The direction of the Ravens’ second round pick is contingent on its first selection.
The team is likely to fill its needs at QB and CB in the first three rounds, and many pundits predict within the first two.
If Ryan falls to them in the first, the team will look at CBs such as Patrick Lee out of Auburn, Tracy Porter from Indiana, Penn State’s Justin King, and Terrell Thomas from USC.
If the Ravens pick McKelvin, Talib, Clady, or Ellis, however, they will almost certainly target a QB in the second round.
After Ryan, though, the talent level of QB prospects dramatically drops while the questions rise.

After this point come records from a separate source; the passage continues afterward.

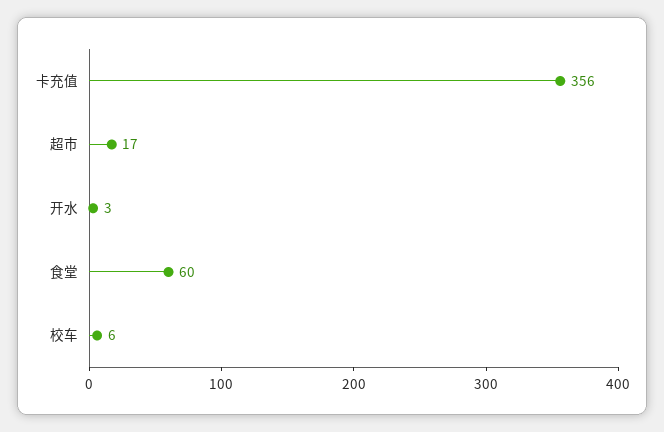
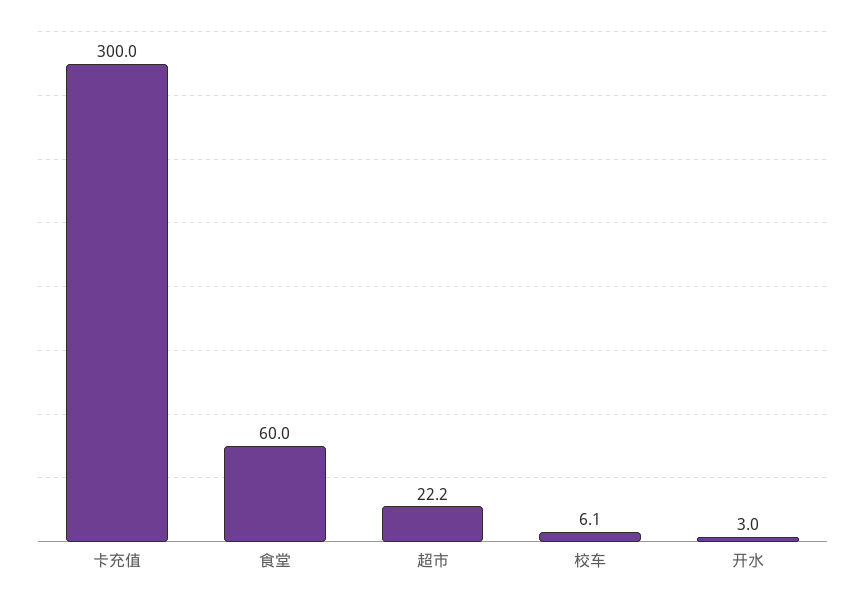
卡充值: 356 -> 300
超市: 17 -> 22.2

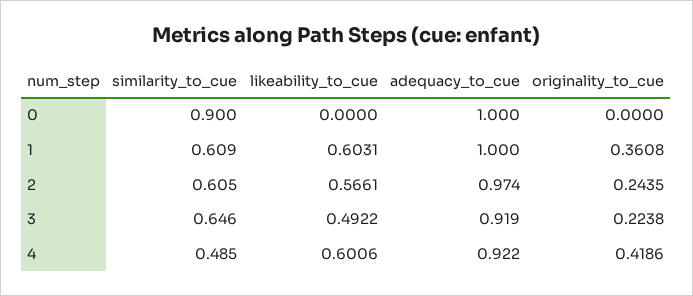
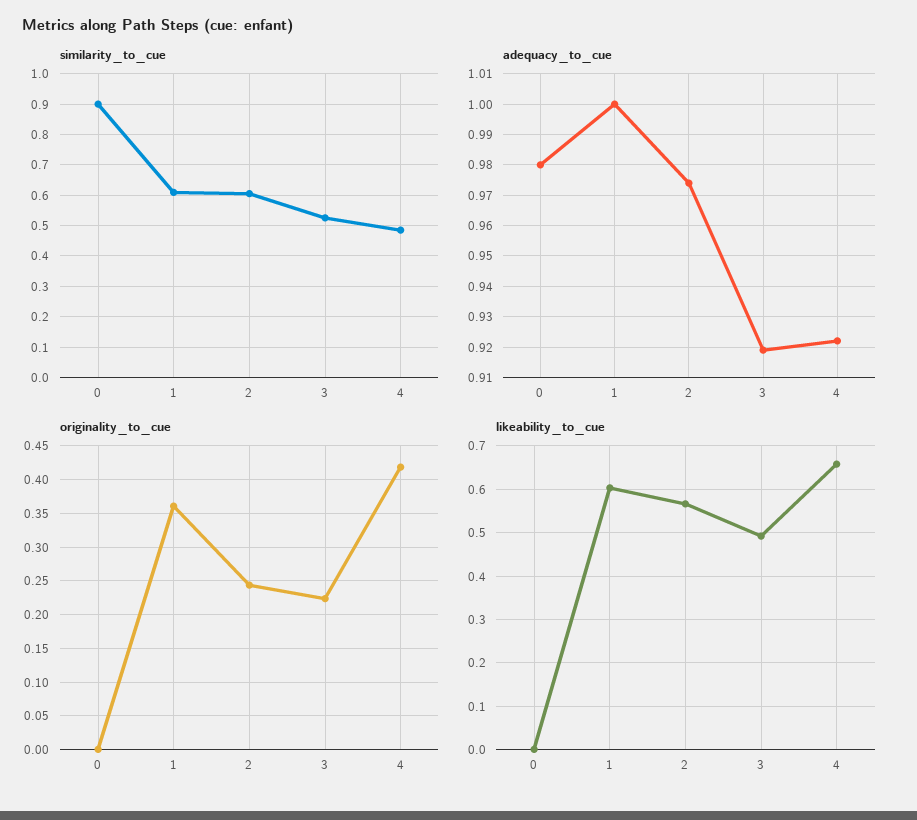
adequacy_to_cue, 0: 1 -> 0.98
similarity_to_cue, 3: 0.646 -> 0.52
likeability_to_cue, 4: 0.6006 -> 0.66

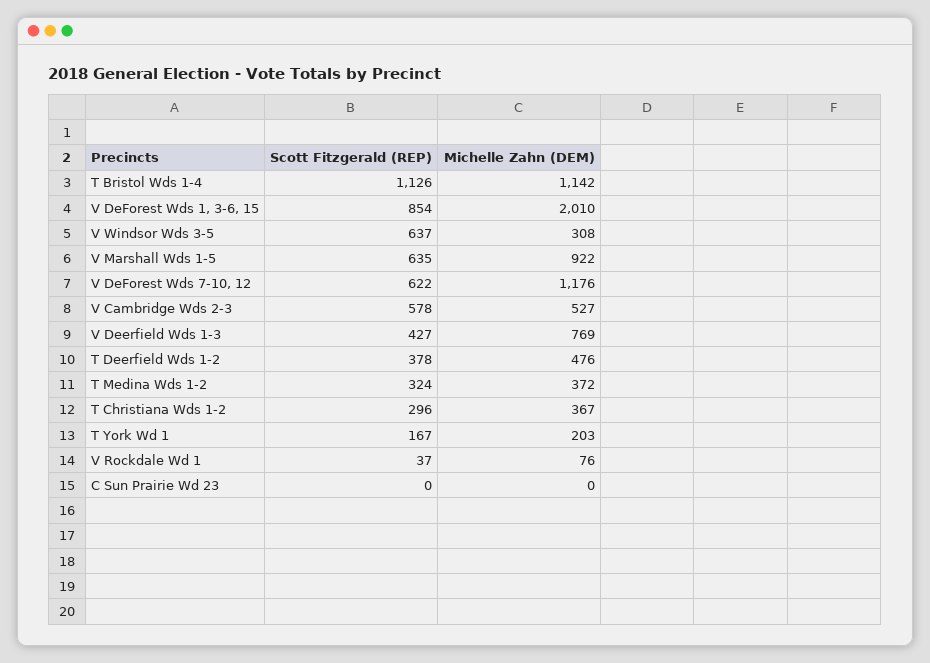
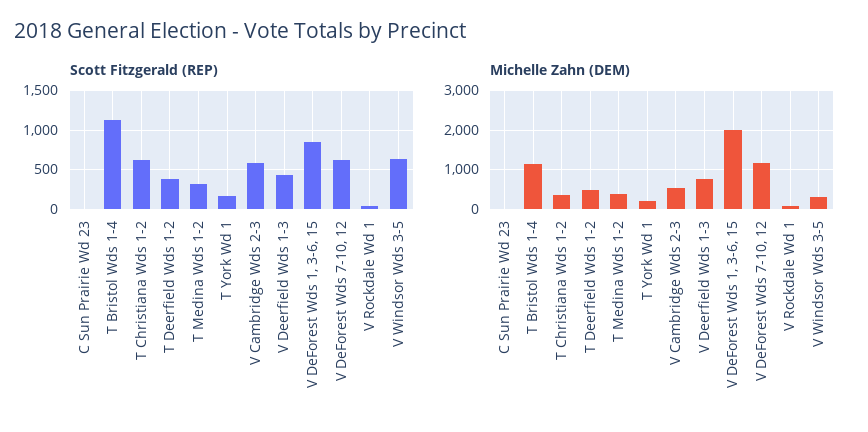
Scott Fitzgerald (REP), V Marshall Wds 1-5: 635 -> none
Michelle Zahn (DEM), V Marshall Wds 1-5: 922 -> none
Scott Fitzgerald (REP), T Christiana Wds 1-2: 296 -> 600

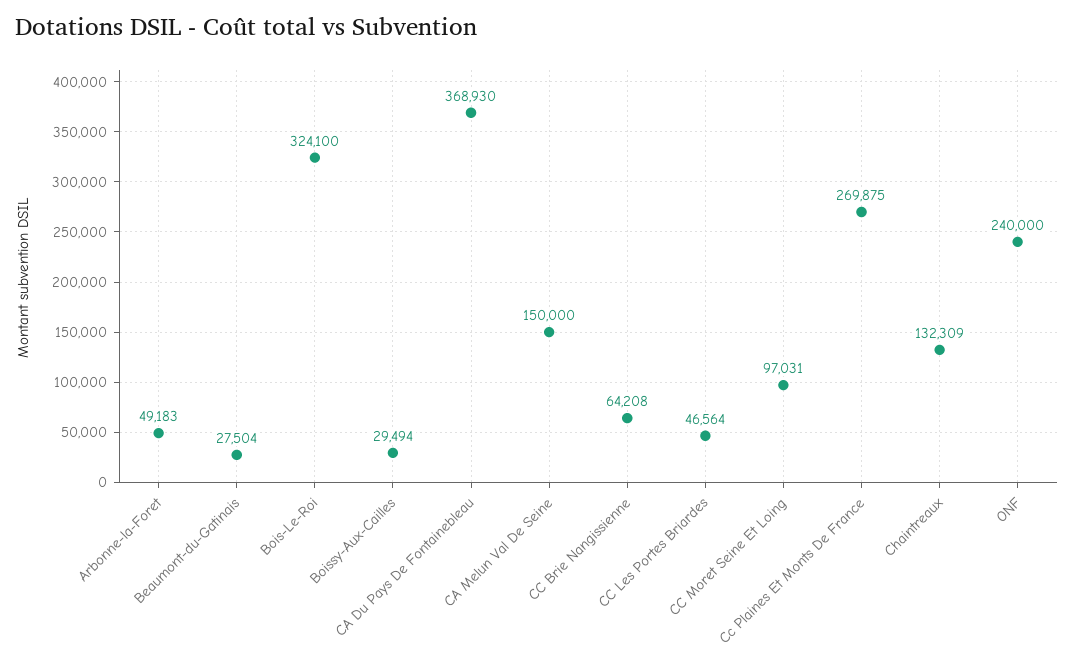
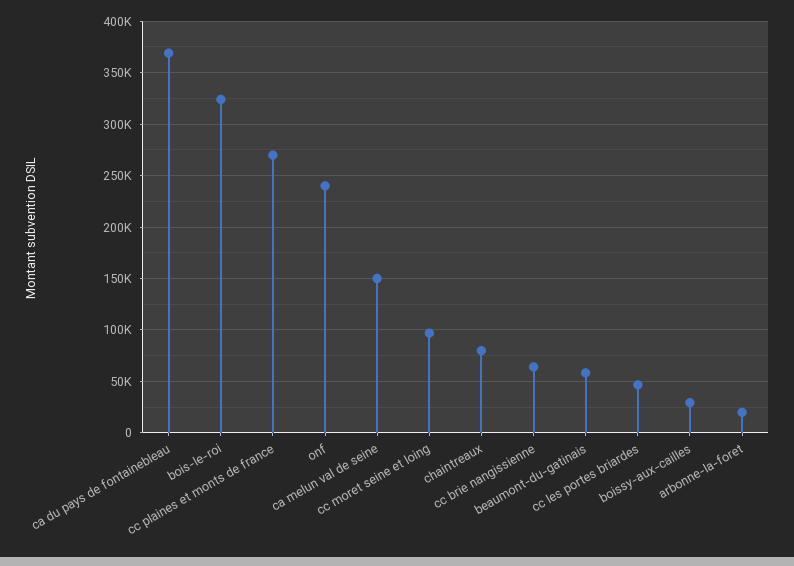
Arbonne-la-Foret: 49183 -> 20000
Beaumont-du-Gatinais: 27504 -> 60000
Chaintreaux: 132309 -> 80000

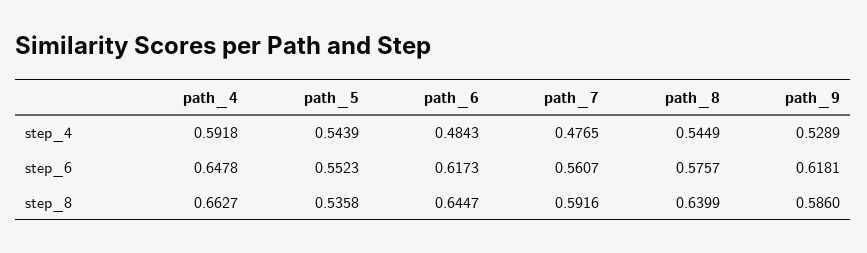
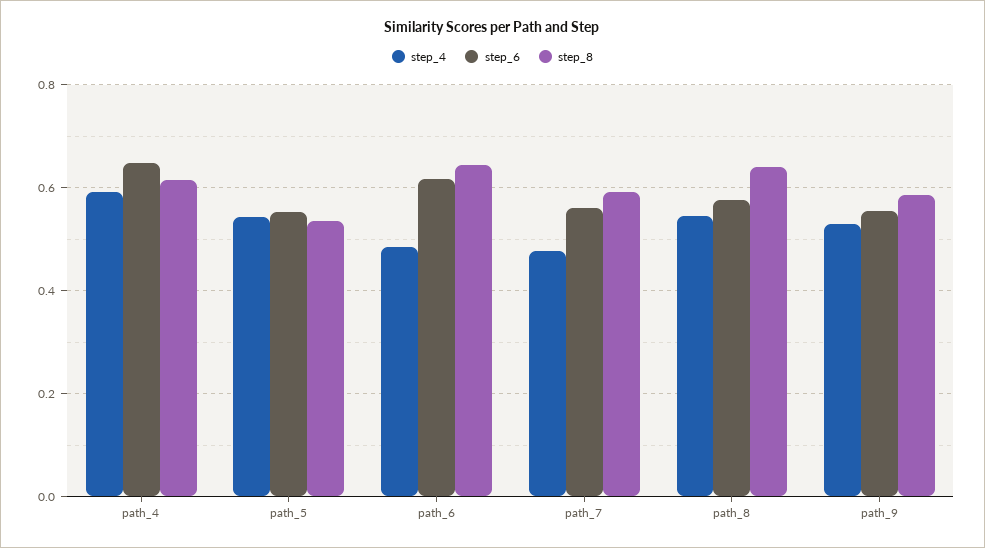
step_6, path_9: 0.6181 -> 0.56
step_8, path_4: 0.6627 -> 0.62

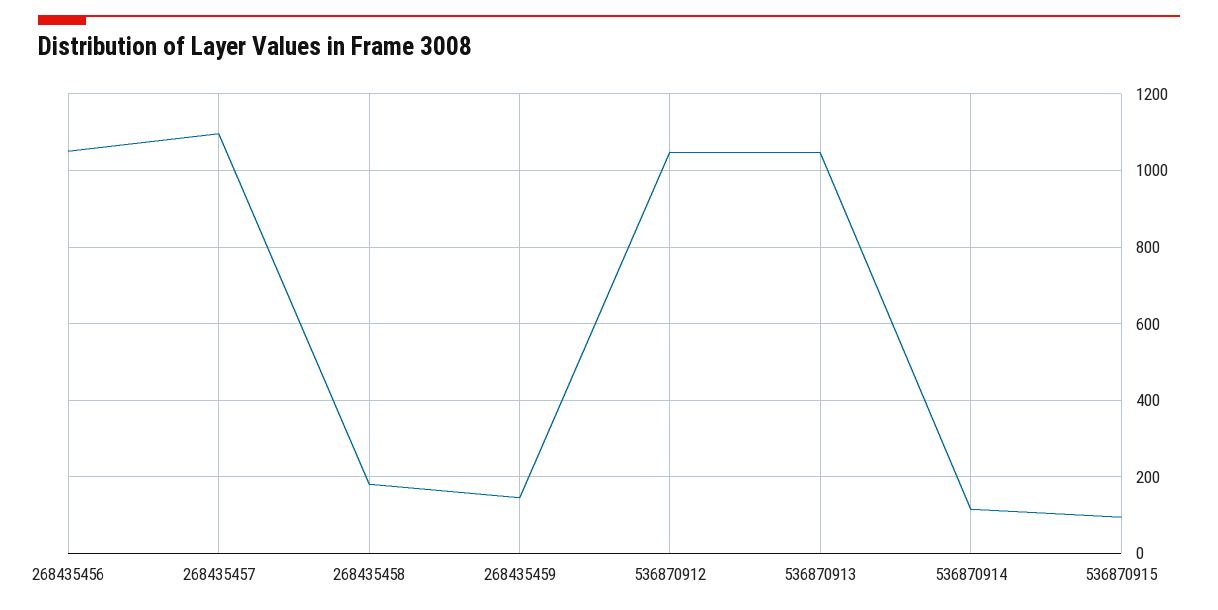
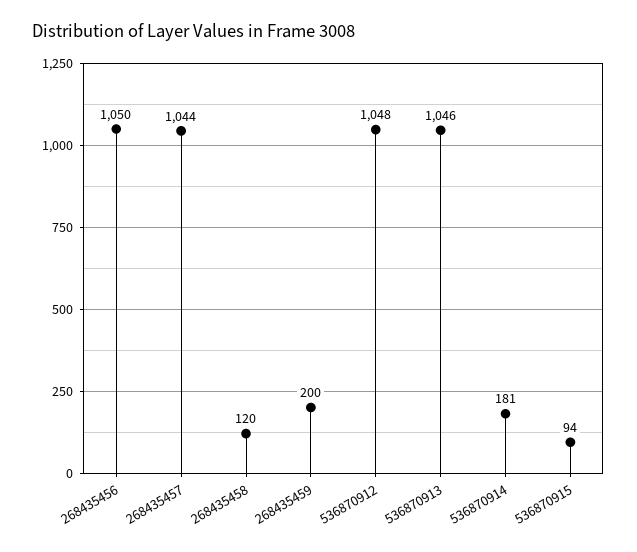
268435457: 1100 -> 1044
268435458: 180 -> 120
268435459: 140 -> 200
536870914: 120 -> 181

Delaware’s Joe Flacco, with his 6’6” frame and rocket right arm, has tantalizing potential. Despite his upside, concerns about him making the leap from former I-AA Delaware to the NFL abound.
Brian Brohm from Louisville, Chad Henne from Michigan, and John David Booty of USC round out the second tier of QBs. Each struggled with consistency during his collegiate career and none are considered sure-fire prospects.
The severe drop off from Ryan and the other QBs provides even more incentive for Baltimore to pursue the BC signal-caller in the first round. Newsome knows he can ill-afford to whiff on another potential franchise QB after watching 2003 first-rounder Kyle Boller fail to develop. Quite simply, Ravens fans would revolt.
Predicting specific picks after the first two rounds is a futile endeavor, but it’s certain the Ravens will spend the rest of the draft filling needs on its aging roster.
They will likely spend a mid-round pick on an OT, hedging their bet that Yanda and/or Gaither will pan out.
The team will probably pick an inside linebacker as late-round insurance for MLB Ray Lewis, and might consider a project along the lines of last year’s selection of QB Troy Smith.
With the NFL draft, the only certainty is uncertainty, especially in drafts such as this one which lack a clear top pick. Tune into ESPN at 3pm on Saturday to watch the drama unfold.